Na dúvida não se deve rever a Constituição. A Constituição, sobretudo num Estado Social como o nosso, estrutura a comunidade política através da continuidade dos seus valores e da sedimentação dos seus princípios e normas. O labor deve ser jurisdicional, doutrinário, político; não o frenesim da mudança só porque é possível.
Dito isto, confesso que temi o pior, após o que fui ouvindo na comunicação social. Mas o projecto de revisão constitucional do PSD não é tão mau quanto se poderia pensar. Aliás, devo mesmo dizer que é um bom contributo para o debate político português. Infelizmente, não tanto para o debate constitucional.
O projecto do PSD é muito mais um programa político e um objecto negocial do que um verdadeiro projecto de revisão constitucional. Condenado à partida, devido à exigida maioria de 2/3, a não ser aprovado tal como é apresentado, o projecto cumpre-se através de outros dois desígnios:
1. Independentemente do que façam os outros partidos da oposição, o PSD conseguiu encontrar uma forma de apresentar um programa político sombra. Com a desculpa de uma revisão constitucional, roupagem sagrada, conforma a sua ideia de Estado Social, não esquecendo o emprego, a saúde, a educação (embora esquecendo a Justiça, curiosamente). Todas estas áreas são alteradas em elementos basilares.
2. Se o outros partidos vierem a jogo (e teria piada que não viessem, justificando-se com a desnecessidade de uma revisão constitucional) o projecto do PSD assume-se, além do mais, como um objecto negocial. Contém tão incríveis propostas que para se almejar algum tipo de acordo, no que for realmente para mudar, há muita coisa que terá que cair. É esta, aliás, a única maneira de ler, com alguma sensatez e realismo, algumas das propostas do PSD.

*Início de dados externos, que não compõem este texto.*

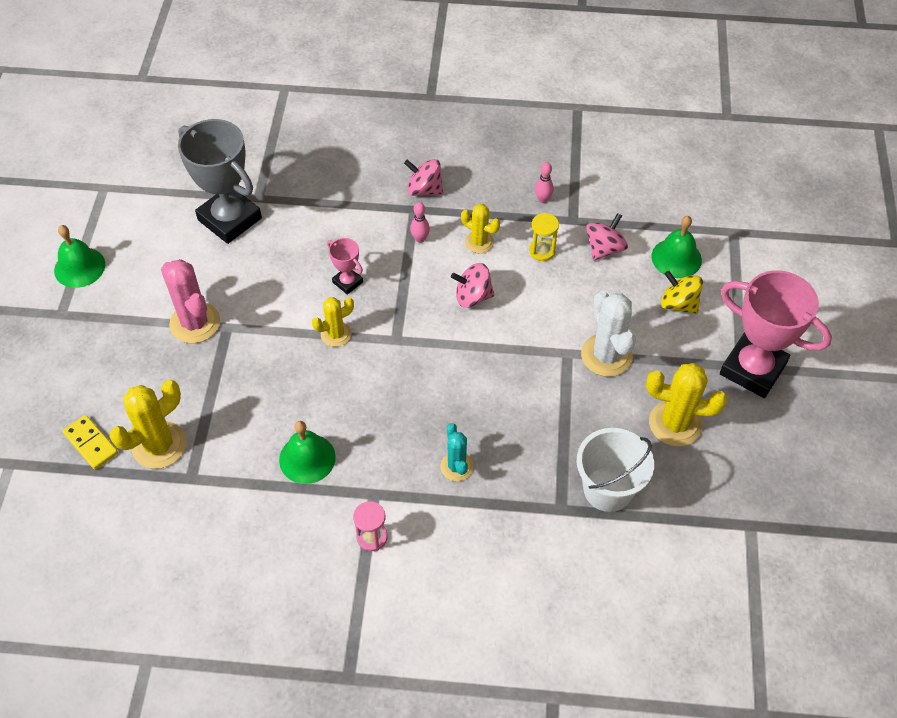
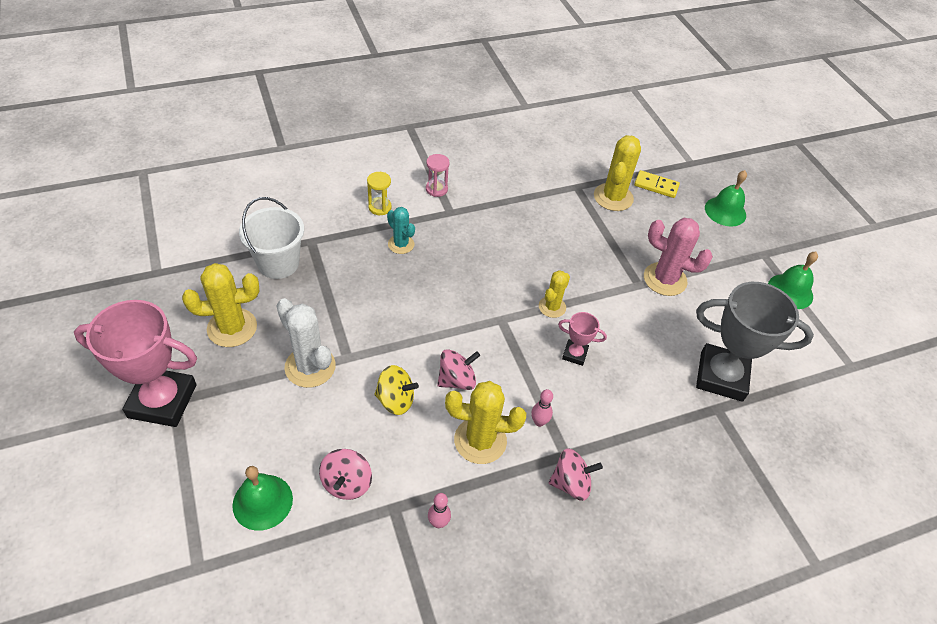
camera: 150 degrees right, 5 degrees down
(307, 458) = (510, 218): green bell -> green bell (725, 211)
(479, 242) = (480, 440): yellow cactus -> yellow cactus, size x1.65
(542, 251) = (412, 455): yellow hourglass -> yellow hourglass (380, 207)
(678, 304) = (250, 445): yellow spinning top -> yellow spinning top (395, 400)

O que nos faz regressar ao programa político: é verdade que o PSD é oposição, é verdade que lidou mal, politicamente, com esta opção de revisão constitucional mas se a Constituição é um documento arcano e misterioso para muitos, um programa político não é. E o PSD ao apresentar as suas propostas, desentranhadas que sejam de qualquer vã ideia de revisão constitucional, veio ajudar a esquerda e sobretudo o PS: é agora mais fácil apontar o dedo ao PSD, sem margem para desculpas e escapatórias. Eis o país e o Estado que o maior partido da oposição pretende, ao ponto de o pretender consagrar a nível constitucional. Mas sobretudo é agora mais fácil perceber as escolhas que temos. Nesse aspecto as ideias do PSD são algumas vezes simpáticas, outras assustadoras, por vezes anódinas. Mas sempre esclarecedoras. Havemos de voltar a elas.
A revisão constitucional, essa, ainda está por começar.